Rewrite every line of the material without the pictures, replacing "Preliminary round" with "Opening round" and leaving everything else unchanged.

____________________

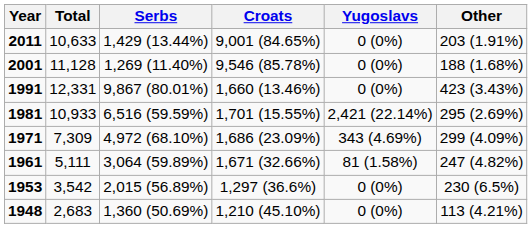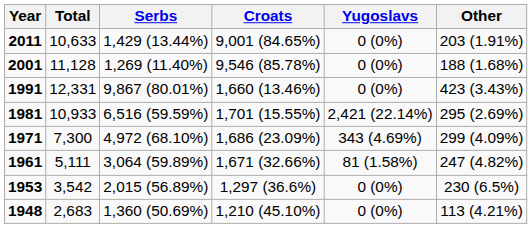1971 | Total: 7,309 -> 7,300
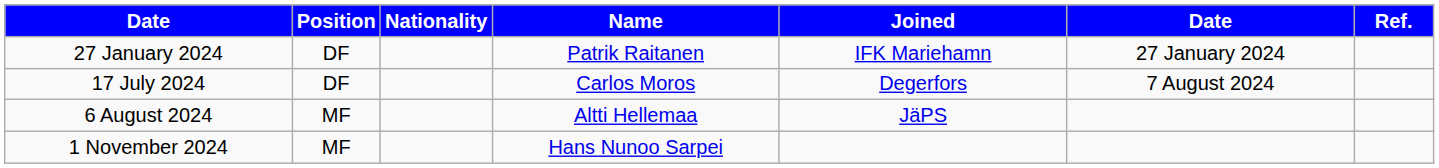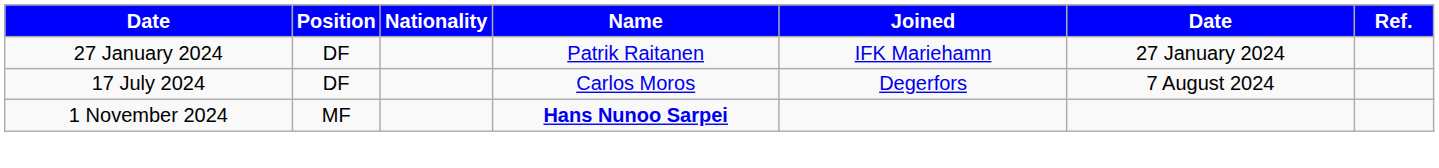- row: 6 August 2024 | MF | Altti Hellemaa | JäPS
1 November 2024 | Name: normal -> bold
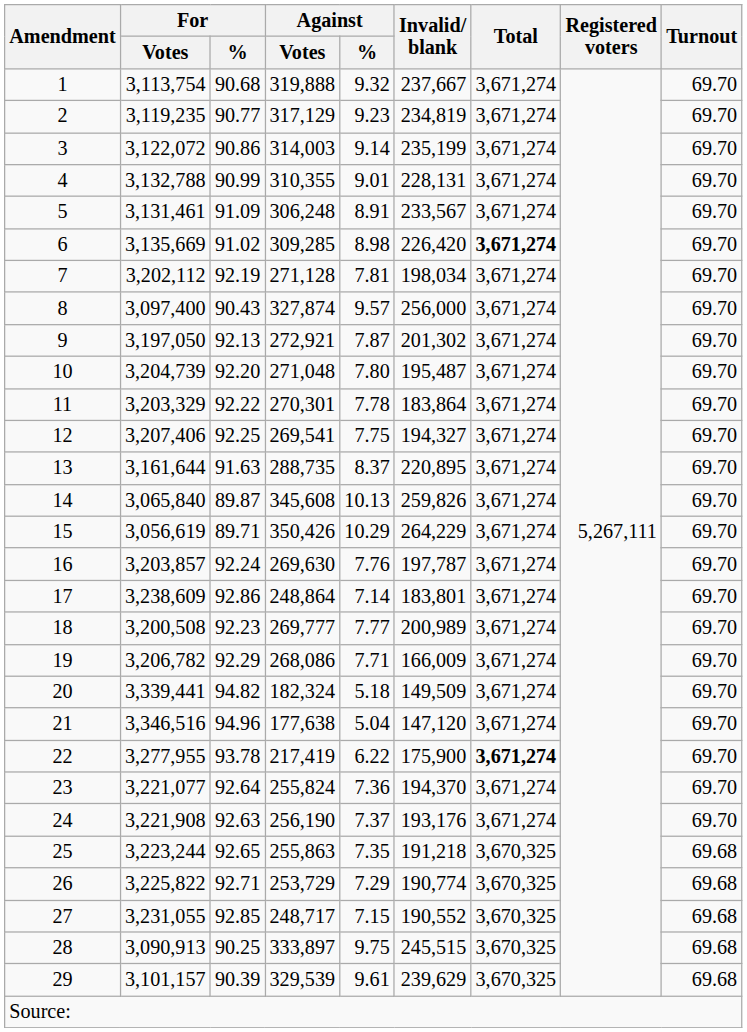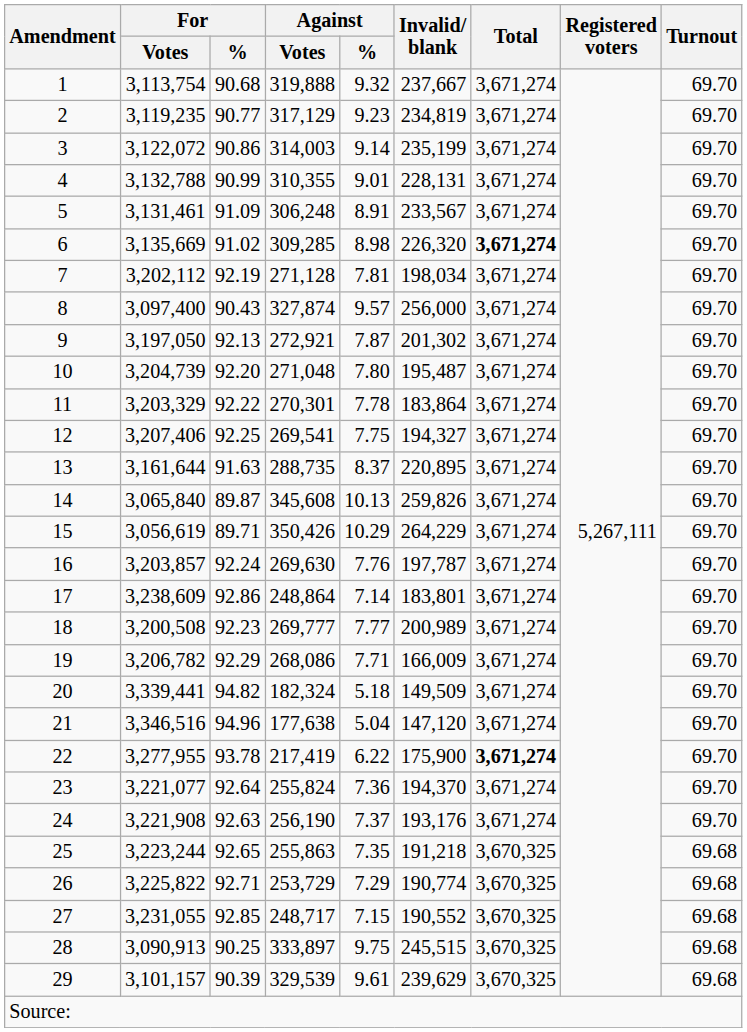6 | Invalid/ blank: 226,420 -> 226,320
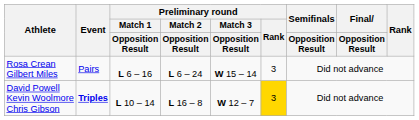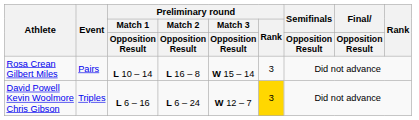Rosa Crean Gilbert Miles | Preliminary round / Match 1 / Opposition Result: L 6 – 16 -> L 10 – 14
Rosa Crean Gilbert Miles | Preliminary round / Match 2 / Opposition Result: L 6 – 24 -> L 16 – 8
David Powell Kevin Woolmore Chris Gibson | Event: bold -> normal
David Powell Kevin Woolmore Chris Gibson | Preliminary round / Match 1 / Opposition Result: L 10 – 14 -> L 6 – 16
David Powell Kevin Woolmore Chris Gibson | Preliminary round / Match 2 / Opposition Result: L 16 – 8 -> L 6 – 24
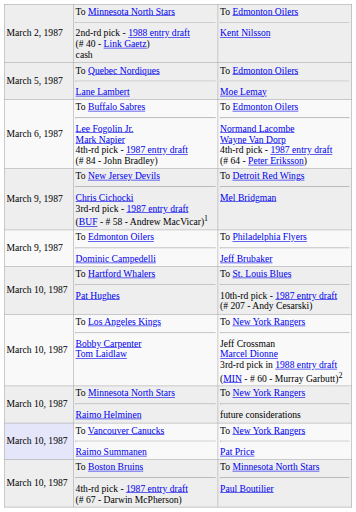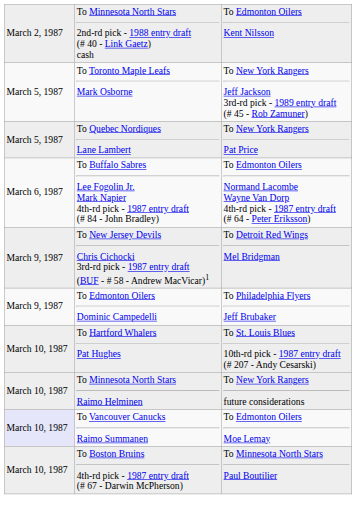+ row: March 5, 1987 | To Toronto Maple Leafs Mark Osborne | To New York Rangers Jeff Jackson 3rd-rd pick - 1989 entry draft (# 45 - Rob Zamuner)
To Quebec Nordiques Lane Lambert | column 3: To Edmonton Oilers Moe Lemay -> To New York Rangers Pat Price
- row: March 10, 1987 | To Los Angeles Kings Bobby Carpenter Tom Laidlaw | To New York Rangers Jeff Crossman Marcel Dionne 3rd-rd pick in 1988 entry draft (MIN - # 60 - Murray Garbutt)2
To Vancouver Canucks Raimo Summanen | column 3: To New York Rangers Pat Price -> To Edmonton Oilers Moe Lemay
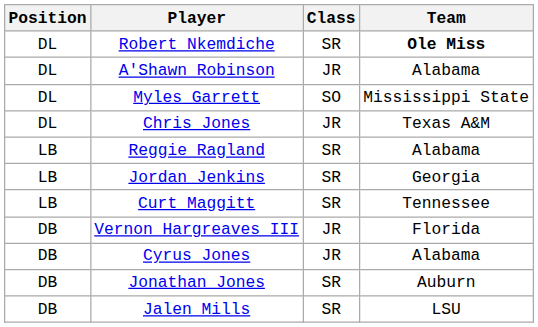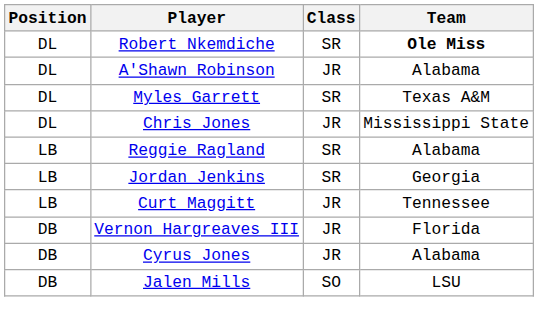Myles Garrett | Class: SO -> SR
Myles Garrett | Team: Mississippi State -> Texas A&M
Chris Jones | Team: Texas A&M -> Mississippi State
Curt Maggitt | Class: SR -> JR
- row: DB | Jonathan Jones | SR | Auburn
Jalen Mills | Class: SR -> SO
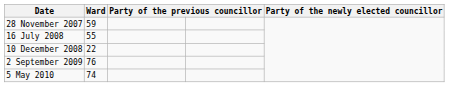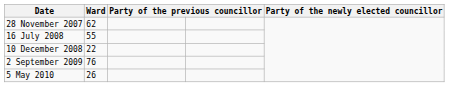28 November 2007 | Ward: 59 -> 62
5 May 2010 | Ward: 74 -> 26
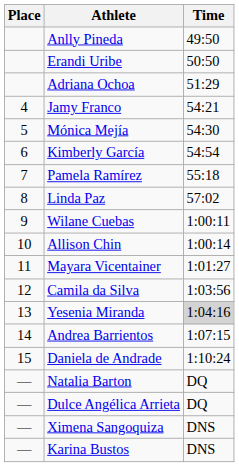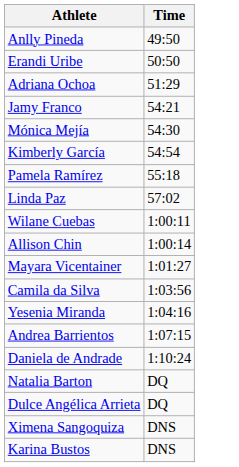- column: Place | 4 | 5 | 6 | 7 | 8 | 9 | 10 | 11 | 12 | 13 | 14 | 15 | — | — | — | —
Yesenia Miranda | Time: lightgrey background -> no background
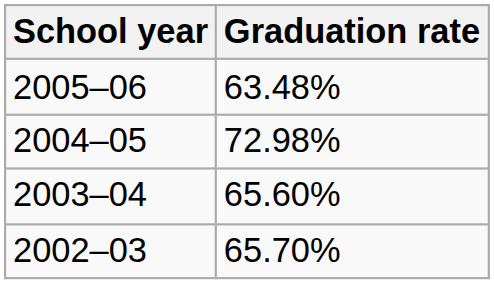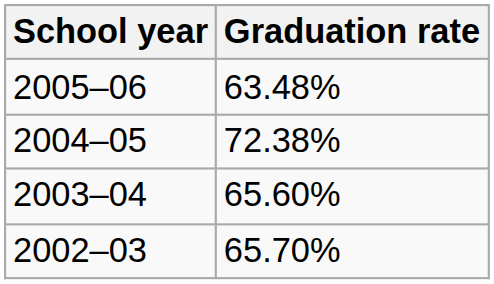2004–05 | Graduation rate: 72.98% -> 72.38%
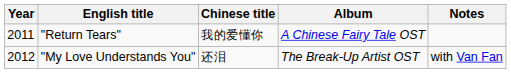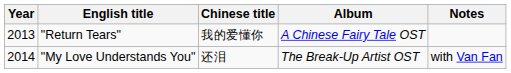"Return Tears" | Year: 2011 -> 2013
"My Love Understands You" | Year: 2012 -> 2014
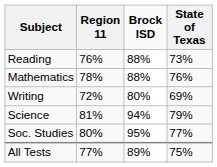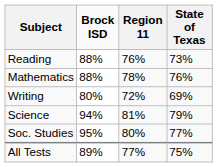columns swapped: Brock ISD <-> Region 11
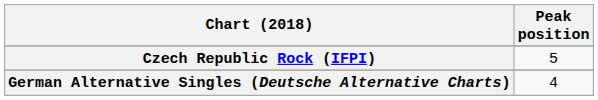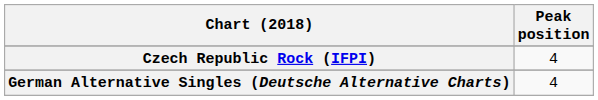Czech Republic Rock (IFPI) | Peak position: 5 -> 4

____________________

- **Answer to the exercise**:
1971 | Total: 7,309 -> 7,300
- row: 6 August 2024 | MF | Altti Hellemaa | JäPS
1 November 2024 | Name: normal -> bold
6 | Invalid/ blank: 226,420 -> 226,320
Rosa Crean Gilbert Miles | Opening round / Match 1 / Opposition Result: L 6 – 16 -> L 10 – 14
Rosa Crean Gilbert Miles | Opening round / Match 2 / Opposition Result: L 6 – 24 -> L 16 – 8
David Powell Kevin Woolmore Chris Gibson | Event: bold -> normal
David Powell Kevin Woolmore Chris Gibson | Opening round / Match 1 / Opposition Result: L 10 – 14 -> L 6 – 16
David Powell Kevin Woolmore Chris Gibson | Opening round / Match 2 / Opposition Result: L 16 – 8 -> L 6 – 24
+ row: March 5, 1987 | To Toronto Maple Leafs Mark Osborne | To New York Rangers Jeff Jackson 3rd-rd pick - 1989 entry draft (# 45 - Rob Zamuner)
To Quebec Nordiques Lane Lambert | column 3: To Edmonton Oilers Moe Lemay -> To New York Rangers Pat Price
- row: March 10, 1987 | To Los Angeles Kings Bobby Carpenter Tom Laidlaw | To New York Rangers Jeff Crossman Marcel Dionne 3rd-rd pick in 1988 entry draft (MIN - # 60 - Murray Garbutt)2
To Vancouver Canucks Raimo Summanen | column 3: To New York Rangers Pat Price -> To Edmonton Oilers Moe Lemay
Myles Garrett | Class: SO -> SR
Myles Garrett | Team: Mississippi State -> Texas A&M
Chris Jones | Team: Texas A&M -> Mississippi State
Curt Maggitt | Class: SR -> JR
- row: DB | Jonathan Jones | SR | Auburn
Jalen Mills | Class: SR -> SO
28 November 2007 | Ward: 59 -> 62
5 May 2010 | Ward: 74 -> 26
- column: Place | 4 | 5 | 6 | 7 | 8 | 9 | 10 | 11 | 12 | 13 | 14 | 15 | — | — | — | —
Yesenia Miranda | Time: lightgrey background -> no background
2004–05 | Graduation rate: 72.98% -> 72.38%
"Return Tears" | Year: 2011 -> 2013
"My Love Understands You" | Year: 2012 -> 2014
columns swapped: Brock ISD <-> Region 11
Czech Republic Rock (IFPI) | Peak position: 5 -> 4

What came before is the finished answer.